It's a standard question at a rental car company counter: "Do you need rental car insurance?" The answer can be muddy, which is why preparation is key. Here's how to sort out the specifics.
Step 1: Talk to your State Farm agent
Most vehicle insurance policies already include some sort of rental car insurance coverage—so if you purchase a rental car policy, you're paying extra when you may not have to. Ask your agent these key questions:
- Do liability, comprehensive, and collision coverage and any deductibles extend to rental car agreements? Coverage may not apply if a rental car is stolen or damaged; in that case, you may need supplemental insurance from the rental car company.
- Are administrative or towing fees for rental cars covered?
- Does homeowners or renters insurance extend to personal items in a rented car? This is sometimes referred to as off-premises coverage.
- Does your auto policy offer loss of income coverage? The rental car company may charge you for what they could have earned had a damaged car not needed repair.
Step 2: Call your credit card company
If you pay for a rental car with a major credit card, there's a good chance that the card issuer offers secondary car rental insurance at no charge. This typically helps only with additional expenses and the deductible beyond your existing auto policy.
Step 3: Review your rental coverage options
Never sign anything or agree to coverage without reading the policy thoroughly, and know that insurance requirements and rules vary from state to state.
- Unless you have full auto insurance coverage, including liability, comprehensive, and collision, you may need to get some kind of insurance coverage from the rental organization. In place of collision or comprehensive, you may be able to obtain a rental car company loss damage waiver, or LDW, which can help cover damage-repair costs, administrative fees, and towing. However, a rental car company generally limits how and when the LDW can be used — for example, if you were speeding, coverage may be negated.

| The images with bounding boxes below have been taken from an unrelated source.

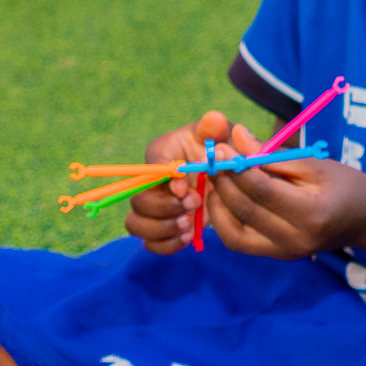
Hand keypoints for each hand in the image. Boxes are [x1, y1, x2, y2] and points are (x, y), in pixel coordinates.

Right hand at [125, 110, 239, 253]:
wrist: (230, 175)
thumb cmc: (222, 149)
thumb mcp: (222, 134)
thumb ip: (216, 127)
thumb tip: (213, 120)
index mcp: (162, 153)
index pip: (152, 166)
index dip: (166, 180)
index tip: (188, 187)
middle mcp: (152, 182)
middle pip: (137, 200)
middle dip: (165, 208)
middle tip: (194, 205)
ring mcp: (156, 207)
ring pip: (135, 225)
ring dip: (162, 228)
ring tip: (190, 223)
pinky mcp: (165, 227)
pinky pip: (151, 244)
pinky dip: (168, 245)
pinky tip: (189, 235)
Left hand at [203, 149, 365, 261]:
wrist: (365, 219)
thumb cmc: (343, 184)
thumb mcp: (314, 162)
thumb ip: (273, 154)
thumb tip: (235, 137)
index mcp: (312, 213)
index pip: (262, 190)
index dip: (236, 168)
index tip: (221, 149)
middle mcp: (296, 240)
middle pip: (245, 210)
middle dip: (223, 182)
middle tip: (212, 159)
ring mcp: (284, 252)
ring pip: (233, 232)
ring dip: (217, 203)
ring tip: (216, 178)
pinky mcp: (276, 256)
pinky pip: (238, 241)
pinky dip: (224, 220)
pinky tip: (222, 198)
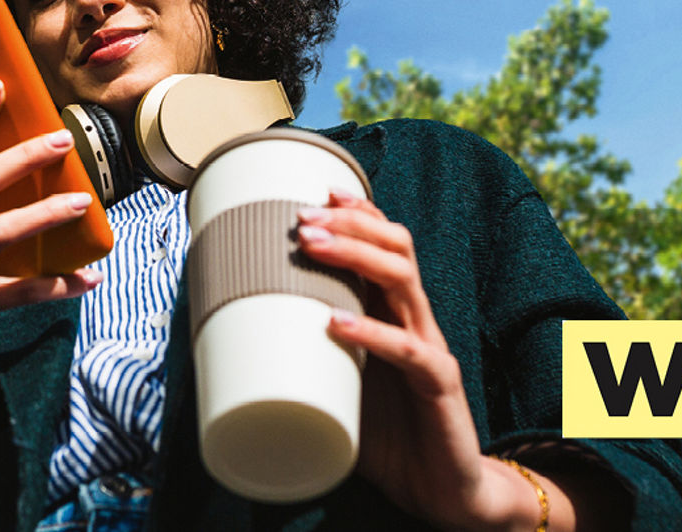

- If you don't have health or medical coverage on an existing policy, you may be able to purchase personal accident coverage.
- If you're renting from a nontraditional car sharing company, review the agreement. While insurance is often included in the fee, there may be restrictions or extra costs, particularly if the car is stolen.
For work or play?
Coverage extensions from your existing policy or your credit card may not apply if you’re renting a car for business. In that case, review the coverage options through your employer.